De basis voor de risicobenadering bij het vervoer van gevaarlijke stoffen (over weg, water en spoor) ligt in "Omgaan met risico's". De algemene uitgangspunten zijn uitgewerkt in de "Nota risiconormering vervoer gevaarlijke stoffen" (RNVGS). Sinds augustus 2004 is er sprake van een "Circulaire Risiconormering vervoer gevaarlijke stoffen". Met deze circulaire wordt het beleid van de RNVGS verder geoperationaliseerd en verduidelijkt. Als verplichte route voor het vervoer van gevaarlijke stoffen kunnen rijks-, provinciale en gemeentewegen worden aangewezen. Omdat het initiatief geen invloed ondervindt van de meest nabij gelegen transportroutes voor gevaarlijke stoffen (rijksweg A1 en spoorlijn Apeldoorn-Deventer), wordt hier verder geen aandacht aan besteed.

Verder dient voor wat betreft het aspect externe veiligheid bij de vaststelling van een bestemmingsplan rekening te worden gehouden met buisleidingen (aardgastransport). Binnen het plangebied en in de directe omgeving van het plangebied is geen sprake van een aardgastransportleiding. De realisering van een natuurgebied vormt geen extra risico in het kader van externe veiligheid.

2.5.5 Luchtkwaliteit

De Wet milieubeheer stelt eisen aan de kwaliteit van de lucht. Wanneer (ruimtelijke) plannen een verslechtering mogelijk maken waardoor de concentraties van verschillende, in de wet genoemde stoffen, de normen van deze wet overschrijden is dit niet (zonder meer) toegestaan.

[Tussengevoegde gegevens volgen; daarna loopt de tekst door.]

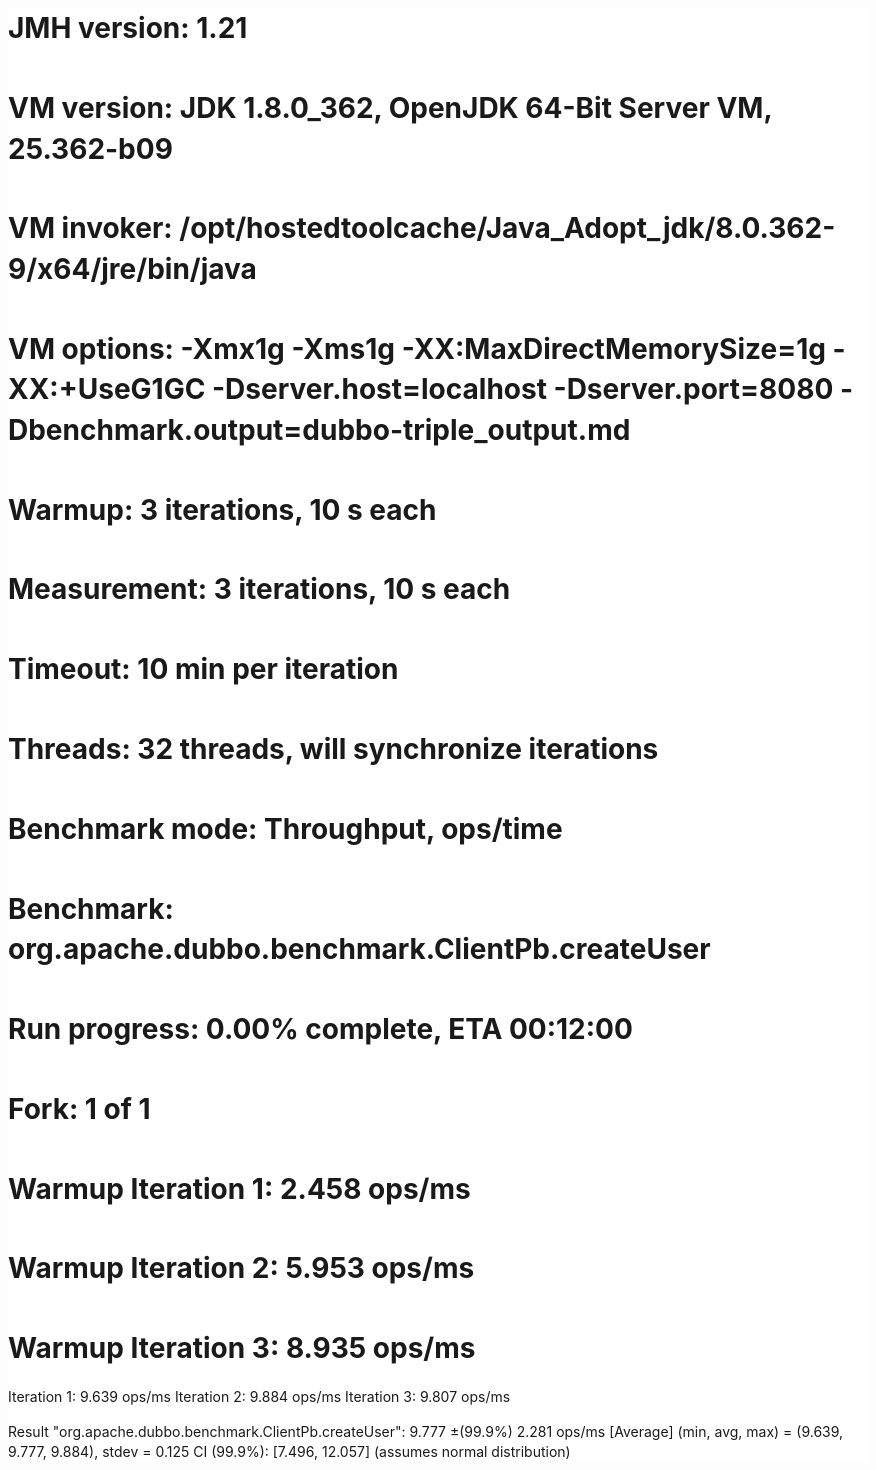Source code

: # JMH version: 1.21
# VM version: JDK 1.8.0_362, OpenJDK 64-Bit Server VM, 25.362-b09
# VM invoker: /opt/hostedtoolcache/Java_Adopt_jdk/8.0.362-9/x64/jre/bin/java
# VM options: -Xmx1g -Xms1g -XX:MaxDirectMemorySize=1g -XX:+UseG1GC -Dserver.host=localhost -Dserver.port=8080 -Dbenchmark.output=dubbo-triple_output.md
# Warmup: 3 iterations, 10 s each
# Measurement: 3 iterations, 10 s each
# Timeout: 10 min per iteration
# Threads: 32 threads, will synchronize iterations
# Benchmark mode: Throughput, ops/time
# Benchmark: org.apache.dubbo.benchmark.ClientPb.createUser

# Run progress: 0.00% complete, ETA 00:12:00
# Fork: 1 of 1
# Warmup Iteration   1: 2.458 ops/ms
# Warmup Iteration   2: 5.953 ops/ms
# Warmup Iteration   3: 8.935 ops/ms
Iteration   1: 9.639 ops/ms
Iteration   2: 9.884 ops/ms
Iteration   3: 9.807 ops/ms


Result "org.apache.dubbo.benchmark.ClientPb.createUser":
  9.777 ±(99.9%) 2.281 ops/ms [Average]
  (min, avg, max) = (9.639, 9.777, 9.884), stdev = 0.125
  CI (99.9%): [7.496, 12.057] (assumes normal distribution)
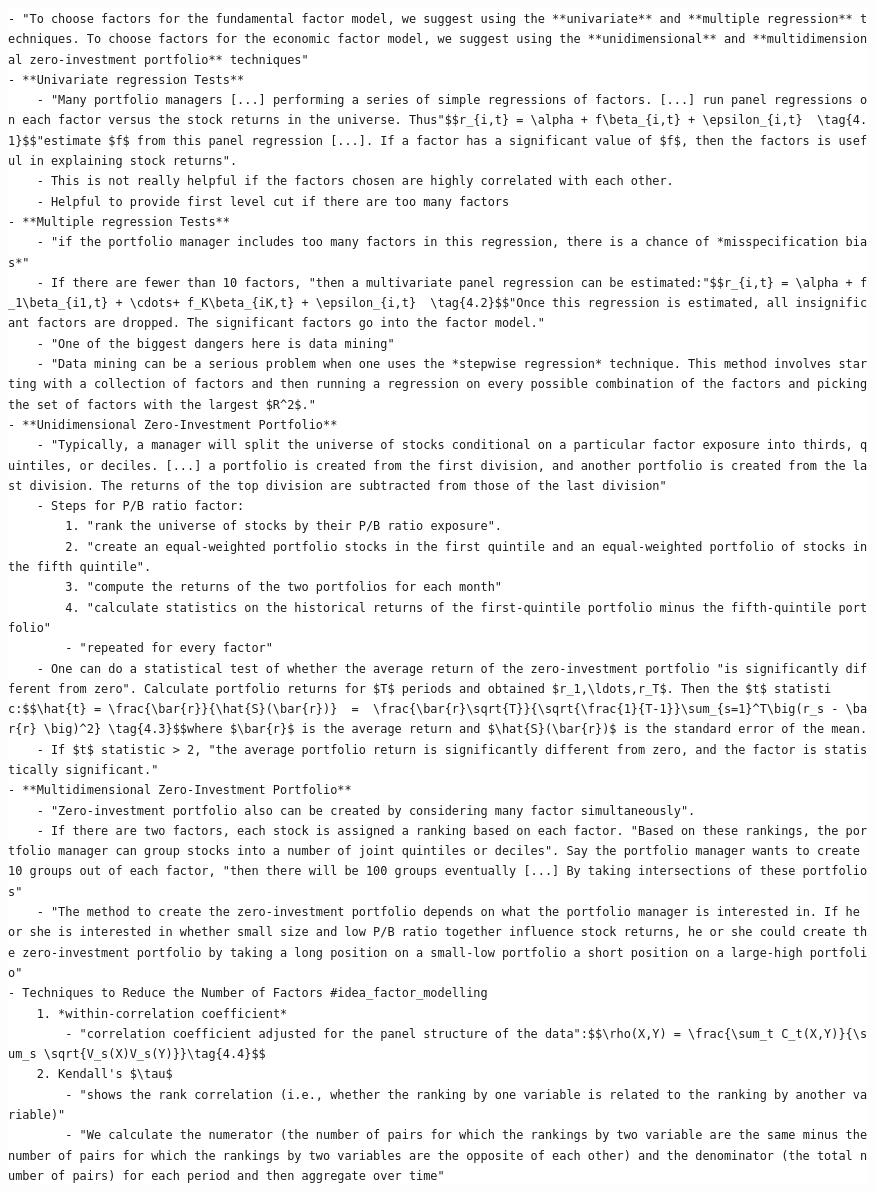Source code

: 	- "To choose factors for the fundamental factor model, we suggest using the **univariate** and **multiple regression** techniques. To choose factors for the economic factor model, we suggest using the **unidimensional** and **multidimensional zero-investment portfolio** techniques"
	- **Univariate regression Tests**
		- "Many portfolio managers [...] performing a series of simple regressions of factors. [...] run panel regressions on each factor versus the stock returns in the universe. Thus"$$r_{i,t} = \alpha + f\beta_{i,t} + \epsilon_{i,t}  \tag{4.1}$$"estimate $f$ from this panel regression [...]. If a factor has a significant value of $f$, then the factors is useful in explaining stock returns".
		- This is not really helpful if the factors chosen are highly correlated with each other.
		- Helpful to provide first level cut if there are too many factors
	- **Multiple regression Tests**
		- "if the portfolio manager includes too many factors in this regression, there is a chance of *misspecification bias*"
		- If there are fewer than 10 factors, "then a multivariate panel regression can be estimated:"$$r_{i,t} = \alpha + f_1\beta_{i1,t} + \cdots+ f_K\beta_{iK,t} + \epsilon_{i,t}  \tag{4.2}$$"Once this regression is estimated, all insignificant factors are dropped. The significant factors go into the factor model."
		- "One of the biggest dangers here is data mining"
		- "Data mining can be a serious problem when one uses the *stepwise regression* technique. This method involves starting with a collection of factors and then running a regression on every possible combination of the factors and picking the set of factors with the largest $R^2$."
	- **Unidimensional Zero-Investment Portfolio**
		- "Typically, a manager will split the universe of stocks conditional on a particular factor exposure into thirds, quintiles, or deciles. [...] a portfolio is created from the first division, and another portfolio is created from the last division. The returns of the top division are subtracted from those of the last division"
		- Steps for P/B ratio factor:
			1. "rank the universe of stocks by their P/B ratio exposure".
			2. "create an equal-weighted portfolio stocks in the first quintile and an equal-weighted portfolio of stocks in the fifth quintile".
			3. "compute the returns of the two portfolios for each month"
			4. "calculate statistics on the historical returns of the first-quintile portfolio minus the fifth-quintile portfolio"
			- "repeated for every factor"
		- One can do a statistical test of whether the average return of the zero-investment portfolio "is significantly different from zero". Calculate portfolio returns for $T$ periods and obtained $r_1,\ldots,r_T$. Then the $t$ statistic:$$\hat{t} = \frac{\bar{r}}{\hat{S}(\bar{r})}  =  \frac{\bar{r}\sqrt{T}}{\sqrt{\frac{1}{T-1}}\sum_{s=1}^T\big(r_s - \bar{r} \big)^2} \tag{4.3}$$where $\bar{r}$ is the average return and $\hat{S}(\bar{r})$ is the standard error of the mean.
		- If $t$ statistic > 2, "the average portfolio return is significantly different from zero, and the factor is statistically significant."
	- **Multidimensional Zero-Investment Portfolio**
		- "Zero-investment portfolio also can be created by considering many factor simultaneously".
		- If there are two factors, each stock is assigned a ranking based on each factor. "Based on these rankings, the portfolio manager can group stocks into a number of joint quintiles or deciles". Say the portfolio manager wants to create 10 groups out of each factor, "then there will be 100 groups eventually [...] By taking intersections of these portfolios"
		- "The method to create the zero-investment portfolio depends on what the portfolio manager is interested in. If he or she is interested in whether small size and low P/B ratio together influence stock returns, he or she could create the zero-investment portfolio by taking a long position on a small-low portfolio a short position on a large-high portfolio"
	- Techniques to Reduce the Number of Factors #idea_factor_modelling
		1. *within-correlation coefficient*
			- "correlation coefficient adjusted for the panel structure of the data":$$\rho(X,Y) = \frac{\sum_t C_t(X,Y)}{\sum_s \sqrt{V_s(X)V_s(Y)}}\tag{4.4}$$
		2. Kendall's $\tau$
			- "shows the rank correlation (i.e., whether the ranking by one variable is related to the ranking by another variable)"
			- "We calculate the numerator (the number of pairs for which the rankings by two variable are the same minus the number of pairs for which the rankings by two variables are the opposite of each other) and the denominator (the total number of pairs) for each period and then aggregate over time"
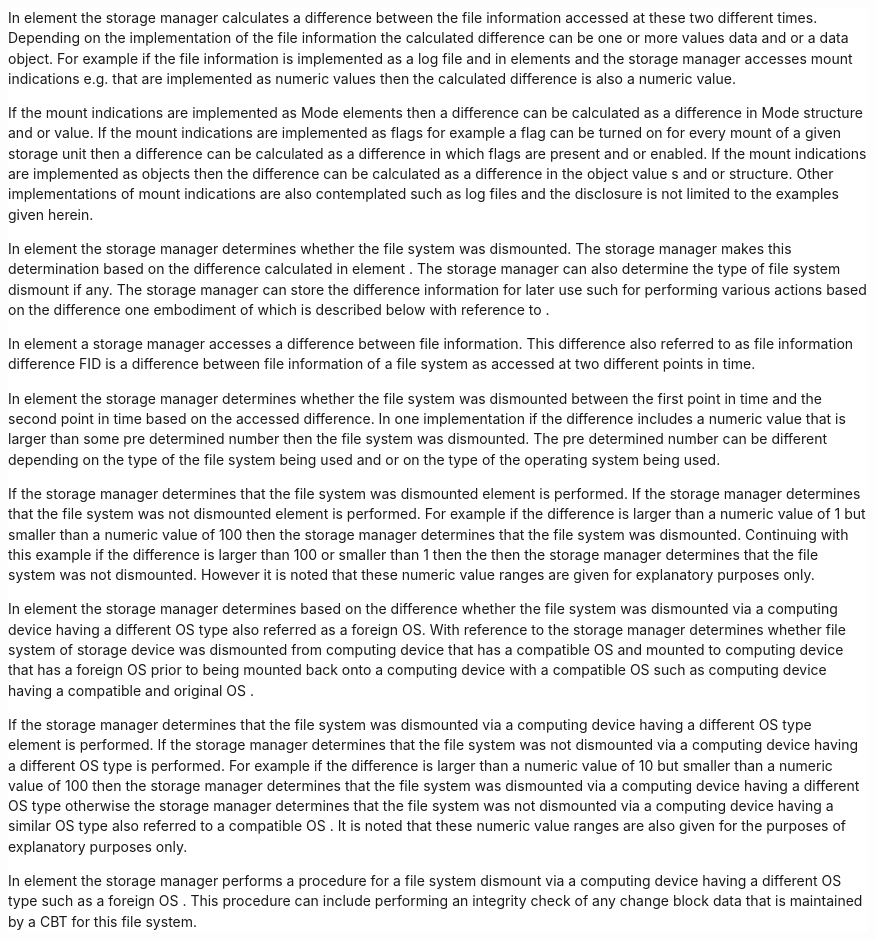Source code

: In element the storage manager calculates a difference between the file information accessed at these two different times. Depending on the implementation of the file information the calculated difference can be one or more values data and or a data object. For example if the file information is implemented as a log file and in elements and the storage manager accesses mount indications e.g. that are implemented as numeric values then the calculated difference is also a numeric value.

If the mount indications are implemented as Mode elements then a difference can be calculated as a difference in Mode structure and or value. If the mount indications are implemented as flags for example a flag can be turned on for every mount of a given storage unit then a difference can be calculated as a difference in which flags are present and or enabled. If the mount indications are implemented as objects then the difference can be calculated as a difference in the object value s and or structure. Other implementations of mount indications are also contemplated such as log files and the disclosure is not limited to the examples given herein.

In element the storage manager determines whether the file system was dismounted. The storage manager makes this determination based on the difference calculated in element . The storage manager can also determine the type of file system dismount if any. The storage manager can store the difference information for later use such for performing various actions based on the difference one embodiment of which is described below with reference to .

In element a storage manager accesses a difference between file information. This difference also referred to as file information difference FID is a difference between file information of a file system as accessed at two different points in time.

In element the storage manager determines whether the file system was dismounted between the first point in time and the second point in time based on the accessed difference. In one implementation if the difference includes a numeric value that is larger than some pre determined number then the file system was dismounted. The pre determined number can be different depending on the type of the file system being used and or on the type of the operating system being used.

If the storage manager determines that the file system was dismounted element is performed. If the storage manager determines that the file system was not dismounted element is performed. For example if the difference is larger than a numeric value of 1 but smaller than a numeric value of 100 then the storage manager determines that the file system was dismounted. Continuing with this example if the difference is larger than 100 or smaller than 1 then the then the storage manager determines that the file system was not dismounted. However it is noted that these numeric value ranges are given for explanatory purposes only.

In element the storage manager determines based on the difference whether the file system was dismounted via a computing device having a different OS type also referred as a foreign OS. With reference to the storage manager determines whether file system of storage device was dismounted from computing device that has a compatible OS and mounted to computing device that has a foreign OS prior to being mounted back onto a computing device with a compatible OS such as computing device having a compatible and original OS .

If the storage manager determines that the file system was dismounted via a computing device having a different OS type element is performed. If the storage manager determines that the file system was not dismounted via a computing device having a different OS type is performed. For example if the difference is larger than a numeric value of 10 but smaller than a numeric value of 100 then the storage manager determines that the file system was dismounted via a computing device having a different OS type otherwise the storage manager determines that the file system was not dismounted via a computing device having a similar OS type also referred to a compatible OS . It is noted that these numeric value ranges are also given for the purposes of explanatory purposes only.

In element the storage manager performs a procedure for a file system dismount via a computing device having a different OS type such as a foreign OS . This procedure can include performing an integrity check of any change block data that is maintained by a CBT for this file system.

Om te voorkomen dat alle (kleine) plannen aan de wet moeten worden getoetst (berekend of gemeten) is op 9 november 2007 de "Regeling niet in betekenende mate bijdragen (luchtkwaliteitseisen)" gepubliceerd in de Staatscourant. In deze regeling is aangegeven in welke situaties de bijdrage van het plan in ieder geval niet meer dan 1% in negatieve zin zal bijdragen ("niet in betekenende mate"). Plannen die onder deze 1% grens vallen zijn verder vrijgesteld van toetsing. Voor woningen is bijvoorbeeld een ondergrens van 500 woningen in de regeling opgenomen.

Verder is sinds 1 augustus 2009 het Nationaal Samenwerkingsprogramma Luchtkwaliteit (NSL) in werking getreden. Sinds die datum geldt een percentage van 3% (in plaats van 1%).

Dit bestemmingsplan voorziet slechts in één nieuwe woning en ook het overige valt te verantwoorden onder de genoemde regeling. Derhalve hoeft niet nader op het aspect luchtkwaliteit te worden ingegaan.